Fakat akıl sağlığına yaptıkları etki daha yıkıcı olabiliyor. Bazı insanlar tahtakuruları nedeniyle endişe ve uykusuzluk yaşayabiliyor.
Peki bazılarımız neden tahtakuruları hakkında okuduğunda veya onları düşündüğüne bile kaşınmaya başlıyor?
Aksiyete ve obsesif davranışlar alanında uzmanlaşan klinik psikolog Dr. Heather Sequeira’ya göre bunun nedeni zihin-beden bağlantısı:
“Beyinlerimiz belli düşünceler veya imgelerle fiziksel hisleri eşleştirmek konusunda inanılmaz bir yeteneğe sahip.
“Tahtakurularını düşünmeye başladığınız anda beyniniz bazı anıları veya böcek ısırmasının yaratacağı rahatsız edici hisse dair imgeleri aktive edip, yüksek farkındalıkla ilişkili nöron örüntülerini aktive edebilir. Bu da cildimizin duyarlığını artırır.”
Psikologların dermatolojik bir neden olmadan kaşınmaya verdikleri isim psikojen (psikoloji temelli) kaşınmadır ve bu çok yaygın görülür.
Dr.

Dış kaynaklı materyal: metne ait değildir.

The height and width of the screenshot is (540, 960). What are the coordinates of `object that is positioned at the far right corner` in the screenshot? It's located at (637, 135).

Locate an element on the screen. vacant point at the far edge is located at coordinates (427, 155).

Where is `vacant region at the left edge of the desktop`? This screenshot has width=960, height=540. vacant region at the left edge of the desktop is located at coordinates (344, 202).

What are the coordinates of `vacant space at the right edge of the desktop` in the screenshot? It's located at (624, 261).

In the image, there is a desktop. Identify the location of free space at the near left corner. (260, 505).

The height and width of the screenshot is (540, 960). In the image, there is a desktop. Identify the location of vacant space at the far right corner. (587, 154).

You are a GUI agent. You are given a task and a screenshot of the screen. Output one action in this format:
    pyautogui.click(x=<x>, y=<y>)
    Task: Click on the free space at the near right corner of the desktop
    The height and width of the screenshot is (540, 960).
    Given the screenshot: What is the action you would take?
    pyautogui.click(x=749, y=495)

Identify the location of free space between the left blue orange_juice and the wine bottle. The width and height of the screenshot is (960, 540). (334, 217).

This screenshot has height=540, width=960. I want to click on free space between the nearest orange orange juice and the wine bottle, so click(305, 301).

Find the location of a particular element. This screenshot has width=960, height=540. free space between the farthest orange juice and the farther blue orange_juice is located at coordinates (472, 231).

Sequeira, tahtakurularından daha çok korkan veya tiksinen kişilerin böylesi bir kaşınma yaşamaya daha yaktın olduğunu söylüyor:
“Hepimizde bir miktar psikojen kaşınma vardır diyerek bunu normalleştirebiliriz.
“Bir şeyden korkarsak, kaygılanırsak veya tiksinirsek bedenimiz bu ‘tehdidin’ ne olduğunu anlamak için yüksek alarm moduna girer.
“Benzer bir şekilde, başka nedenlerden ötürü zaten kaygılı veya stresliyseniz, tahtakurularını düşünmek sizi normal bir zamandakine kıyasla daha çok etkileyebilir.”
Medyadaki haberler nasıl etkiliyor?
Dr. Sequeira son aylarda tahtakurusu kaynaklı anksiyete yaşayan hastalarının sayısının yükseldiğini, bunda medyadaki haber sıklığının artmasının etkisinin olduğunu belirtiyor.
Son dönemde Paris ve diğer Fransız kentlerinde tahtakurusu vakalarının sayısı artarken Londra’nın batısındaki bir kütüphane de döşemelerinde tahtakuruları bulunması nedeniyle geçici olarak kapatıldı.
Anksiyete üzerine uzmanlaşan klinik psikolog Dr. Angharad Rudkin, “tehdit uyarı sistemleri halihazırda aktive olmuş kişilerin” son dönemdeki tahtakurusu salgınlarını okudukları zaman, zihinlerinde bunun kısa süre içinde kendi başlarına da gelebileceği endişesi oluşturabileceğini aktarıyor:
“’Paris’te oldu, burada da olabilir’ diye düşünüyorlar.”
Dr. Rudkin bunun son derece normal bir durum olduğunu fakat kaygı bozukluğu yaşayanların bundan daha kötü etkilendiğini anlatıyor:
“Hepimizde hafif bir kaşıntı hissi oluşabilir.
“Akıl sağlığınızın durumuna göre, rahat bir haldeyseniz bu his kısa sürede geçebilir fakat stresli veya yorgunsanız biraz daha uzun sürebilir.”
Yatak odanızı artık güvenli bir yer olarak görmemeye başlamak da bu sorunu büyütebilir.
“Yatağınızda bir örümcek bulmak, küvetinizde bir örümcek bulmaktan her zaman daha kötü bir histir” diyor Dr. Rudkin.
Evhamlıların soyları
“Hayatta kalmayı başaranlar her zaman biraz tetikte olanlardı.
“Bizler evhamlıların soylarıyız ve bu yüzden bedenlerimiz böyle tepki vermeye ayarlı.”
Bilişsel terapi uzmanı Dr. Abigael San ise kaşıntı hissinin hayal gücüyle ilişkili olduğunu aktarıyor:
“Size anlamlı gelen bir şeyin, özellikle de tehditkar bir şeyi düşündüğünüzde beyniniz o şey gerçekten oradaymış gibi işliyor.
“Bu sadece tahtakuruları için geçerli değil. Bir örümceğe bakmak da onun üstünüzde yürüdüğü hissini verir. Onun üstünüzde olmadığını bilseniz de o his gelir.
“Böceklerden korkan biri için bir böceği düşünmek bile son derece korkutucu olabilir.
“Beyninizin korkuyla ilgili bölümleri aktive olur ve tıpkı o böcek önünüzdeymiş gibi tepki verir.”